* [To do] Reproduce the items below verbatim, starting at the first line of the items and ending at the line that contains "没时间减肥却还想减肥的，进来看看！", with that line included.
....
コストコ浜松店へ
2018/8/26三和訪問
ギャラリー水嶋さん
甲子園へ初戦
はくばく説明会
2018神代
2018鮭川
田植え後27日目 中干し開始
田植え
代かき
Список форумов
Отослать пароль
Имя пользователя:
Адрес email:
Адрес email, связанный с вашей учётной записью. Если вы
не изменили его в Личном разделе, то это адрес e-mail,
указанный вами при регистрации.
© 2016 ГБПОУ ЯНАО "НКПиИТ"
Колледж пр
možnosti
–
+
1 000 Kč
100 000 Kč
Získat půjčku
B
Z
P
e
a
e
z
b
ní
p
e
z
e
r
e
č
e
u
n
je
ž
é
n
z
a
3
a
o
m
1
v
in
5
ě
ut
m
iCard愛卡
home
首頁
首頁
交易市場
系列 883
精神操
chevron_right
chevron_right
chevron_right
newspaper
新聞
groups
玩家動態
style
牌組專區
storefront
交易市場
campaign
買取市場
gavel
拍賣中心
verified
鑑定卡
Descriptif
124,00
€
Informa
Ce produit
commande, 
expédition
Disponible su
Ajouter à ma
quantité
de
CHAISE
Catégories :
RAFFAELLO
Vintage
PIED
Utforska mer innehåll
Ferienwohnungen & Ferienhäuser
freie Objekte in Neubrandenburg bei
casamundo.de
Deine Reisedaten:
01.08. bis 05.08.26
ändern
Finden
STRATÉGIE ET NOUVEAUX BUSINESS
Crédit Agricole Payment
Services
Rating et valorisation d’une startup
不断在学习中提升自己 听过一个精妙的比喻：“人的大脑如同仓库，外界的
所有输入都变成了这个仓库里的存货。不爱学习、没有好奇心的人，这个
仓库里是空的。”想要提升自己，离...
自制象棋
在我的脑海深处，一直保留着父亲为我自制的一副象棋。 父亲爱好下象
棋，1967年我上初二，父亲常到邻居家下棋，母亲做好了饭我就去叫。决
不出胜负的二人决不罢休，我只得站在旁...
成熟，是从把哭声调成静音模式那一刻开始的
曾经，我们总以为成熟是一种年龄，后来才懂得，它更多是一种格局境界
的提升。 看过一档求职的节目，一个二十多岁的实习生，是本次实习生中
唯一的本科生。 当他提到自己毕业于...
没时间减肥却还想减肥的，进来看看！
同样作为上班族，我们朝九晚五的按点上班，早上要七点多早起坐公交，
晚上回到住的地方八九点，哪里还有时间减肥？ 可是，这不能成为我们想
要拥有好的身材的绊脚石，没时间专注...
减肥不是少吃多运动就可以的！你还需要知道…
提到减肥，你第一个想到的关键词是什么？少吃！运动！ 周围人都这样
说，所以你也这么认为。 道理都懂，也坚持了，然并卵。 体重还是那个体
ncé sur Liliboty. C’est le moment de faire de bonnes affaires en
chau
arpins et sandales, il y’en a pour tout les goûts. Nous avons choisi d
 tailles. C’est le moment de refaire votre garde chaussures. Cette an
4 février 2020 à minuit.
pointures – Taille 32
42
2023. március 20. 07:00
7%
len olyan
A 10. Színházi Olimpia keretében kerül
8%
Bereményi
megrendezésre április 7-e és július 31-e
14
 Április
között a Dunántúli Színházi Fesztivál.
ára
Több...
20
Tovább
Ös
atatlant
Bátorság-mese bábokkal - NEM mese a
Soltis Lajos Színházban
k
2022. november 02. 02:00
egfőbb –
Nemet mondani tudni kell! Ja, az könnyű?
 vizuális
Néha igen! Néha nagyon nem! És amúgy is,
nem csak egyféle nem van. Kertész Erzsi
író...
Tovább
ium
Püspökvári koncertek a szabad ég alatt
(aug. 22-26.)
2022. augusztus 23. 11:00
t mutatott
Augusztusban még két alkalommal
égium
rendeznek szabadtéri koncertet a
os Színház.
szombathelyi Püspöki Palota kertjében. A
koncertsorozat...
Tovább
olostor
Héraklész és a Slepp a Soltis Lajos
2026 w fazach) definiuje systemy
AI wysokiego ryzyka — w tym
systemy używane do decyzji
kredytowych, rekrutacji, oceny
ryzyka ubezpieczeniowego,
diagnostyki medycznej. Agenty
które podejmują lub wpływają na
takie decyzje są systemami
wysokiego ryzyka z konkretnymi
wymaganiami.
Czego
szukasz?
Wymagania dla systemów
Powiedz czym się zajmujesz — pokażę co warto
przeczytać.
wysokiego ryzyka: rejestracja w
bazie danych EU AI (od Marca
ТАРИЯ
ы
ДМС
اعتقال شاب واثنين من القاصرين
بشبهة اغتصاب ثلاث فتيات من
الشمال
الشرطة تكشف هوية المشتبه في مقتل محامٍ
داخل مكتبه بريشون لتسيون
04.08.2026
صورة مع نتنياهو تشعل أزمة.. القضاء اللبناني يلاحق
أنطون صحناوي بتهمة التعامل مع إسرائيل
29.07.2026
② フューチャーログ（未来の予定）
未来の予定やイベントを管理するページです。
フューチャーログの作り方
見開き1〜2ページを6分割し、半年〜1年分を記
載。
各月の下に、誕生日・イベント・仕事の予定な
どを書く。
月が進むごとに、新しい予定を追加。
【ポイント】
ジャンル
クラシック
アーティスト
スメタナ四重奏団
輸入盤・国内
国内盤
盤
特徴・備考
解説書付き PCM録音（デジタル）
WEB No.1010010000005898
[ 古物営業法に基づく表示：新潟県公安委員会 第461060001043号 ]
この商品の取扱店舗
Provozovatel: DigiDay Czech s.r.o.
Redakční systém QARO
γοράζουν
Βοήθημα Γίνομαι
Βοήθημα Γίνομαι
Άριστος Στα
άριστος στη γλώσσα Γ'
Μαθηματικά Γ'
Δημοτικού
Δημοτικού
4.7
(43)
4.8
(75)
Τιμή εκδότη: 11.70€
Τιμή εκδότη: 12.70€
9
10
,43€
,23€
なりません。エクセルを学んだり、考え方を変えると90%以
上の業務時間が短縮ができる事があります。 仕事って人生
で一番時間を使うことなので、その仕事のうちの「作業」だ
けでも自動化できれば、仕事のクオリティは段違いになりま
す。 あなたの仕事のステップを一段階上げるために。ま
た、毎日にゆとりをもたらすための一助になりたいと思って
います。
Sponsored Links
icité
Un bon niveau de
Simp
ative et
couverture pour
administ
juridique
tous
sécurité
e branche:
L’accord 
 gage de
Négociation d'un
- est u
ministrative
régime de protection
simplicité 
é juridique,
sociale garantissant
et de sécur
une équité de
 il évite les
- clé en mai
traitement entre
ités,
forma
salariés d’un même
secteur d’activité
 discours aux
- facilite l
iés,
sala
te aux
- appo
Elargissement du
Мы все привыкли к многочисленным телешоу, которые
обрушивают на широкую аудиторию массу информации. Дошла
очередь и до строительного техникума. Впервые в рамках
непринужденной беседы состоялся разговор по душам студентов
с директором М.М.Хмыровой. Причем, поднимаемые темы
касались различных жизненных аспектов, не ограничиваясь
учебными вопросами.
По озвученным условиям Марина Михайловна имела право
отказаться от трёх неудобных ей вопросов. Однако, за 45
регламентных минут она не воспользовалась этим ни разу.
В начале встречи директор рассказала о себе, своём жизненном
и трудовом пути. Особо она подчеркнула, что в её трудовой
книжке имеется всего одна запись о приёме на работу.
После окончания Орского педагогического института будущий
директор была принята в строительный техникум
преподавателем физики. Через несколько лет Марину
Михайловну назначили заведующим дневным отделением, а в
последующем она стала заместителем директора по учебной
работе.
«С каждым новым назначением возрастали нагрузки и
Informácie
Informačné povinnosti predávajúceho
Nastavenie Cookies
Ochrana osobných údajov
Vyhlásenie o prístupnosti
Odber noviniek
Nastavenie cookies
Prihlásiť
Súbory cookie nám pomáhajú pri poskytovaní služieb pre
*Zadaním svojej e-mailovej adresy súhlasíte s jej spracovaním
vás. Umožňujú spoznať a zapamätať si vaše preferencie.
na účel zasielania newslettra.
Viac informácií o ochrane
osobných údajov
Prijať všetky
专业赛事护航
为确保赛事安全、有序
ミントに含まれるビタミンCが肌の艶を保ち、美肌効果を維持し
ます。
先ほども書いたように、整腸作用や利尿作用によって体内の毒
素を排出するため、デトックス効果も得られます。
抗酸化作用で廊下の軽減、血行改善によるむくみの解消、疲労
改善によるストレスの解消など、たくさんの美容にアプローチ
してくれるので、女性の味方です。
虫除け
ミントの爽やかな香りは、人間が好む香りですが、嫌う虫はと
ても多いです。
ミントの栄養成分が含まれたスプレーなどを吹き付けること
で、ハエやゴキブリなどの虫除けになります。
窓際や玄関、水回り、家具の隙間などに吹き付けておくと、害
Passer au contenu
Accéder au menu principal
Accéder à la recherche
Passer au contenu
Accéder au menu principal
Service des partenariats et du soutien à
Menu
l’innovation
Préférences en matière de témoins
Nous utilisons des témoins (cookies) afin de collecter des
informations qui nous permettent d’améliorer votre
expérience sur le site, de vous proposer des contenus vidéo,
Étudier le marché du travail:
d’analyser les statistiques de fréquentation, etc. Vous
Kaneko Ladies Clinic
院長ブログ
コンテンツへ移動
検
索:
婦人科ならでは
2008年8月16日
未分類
....
* [Solution below]
コストコ浜松店へ
2018/8/26三和訪問
ギャラリー水嶋さん
甲子園へ初戦
はくばく説明会
2018神代
2018鮭川
田植え後27日目 中干し開始
田植え
代かき
Список форумов
Отослать пароль
Имя пользователя:
Адрес email:
Адрес email, связанный с вашей учётной записью. Если вы
не изменили его в Личном разделе, то это адрес e-mail,
указанный вами при регистрации.
© 2016 ГБПОУ ЯНАО "НКПиИТ"
Колледж пр
možnosti
–
+
1 000 Kč
100 000 Kč
Získat půjčku
B
Z
P
e
a
e
z
b
ní
p
e
z
e
r
e
č
e
u
n
je
ž
é
n
z
a
3
a
o
m
1
v
in
5
ě
ut
m
iCard愛卡
home
首頁
首頁
交易市場
系列 883
精神操
chevron_right
chevron_right
chevron_right
newspaper
新聞
groups
玩家動態
style
牌組專區
storefront
交易市場
campaign
買取市場
gavel
拍賣中心
verified
鑑定卡
Descriptif
124,00
€
Informa
Ce produit
commande, 
expédition
Disponible su
Ajouter à ma
quantité
de
CHAISE
Catégories :
RAFFAELLO
Vintage
PIED
Utforska mer innehåll
Ferienwohnungen & Ferienhäuser
freie Objekte in Neubrandenburg bei
casamundo.de
Deine Reisedaten:
01.08. bis 05.08.26
ändern
Finden
STRATÉGIE ET NOUVEAUX BUSINESS
Crédit Agricole Payment
Services
Rating et valorisation d’une startup
不断在学习中提升自己 听过一个精妙的比喻：“人的大脑如同仓库，外界的
所有输入都变成了这个仓库里的存货。不爱学习、没有好奇心的人，这个
仓库里是空的。”想要提升自己，离...
自制象棋
在我的脑海深处，一直保留着父亲为我自制的一副象棋。 父亲爱好下象
棋，1967年我上初二，父亲常到邻居家下棋，母亲做好了饭我就去叫。决
不出胜负的二人决不罢休，我只得站在旁...
成熟，是从把哭声调成静音模式那一刻开始的
曾经，我们总以为成熟是一种年龄，后来才懂得，它更多是一种格局境界
的提升。 看过一档求职的节目，一个二十多岁的实习生，是本次实习生中
唯一的本科生。 当他提到自己毕业于...
没时间减肥却还想减肥的，进来看看！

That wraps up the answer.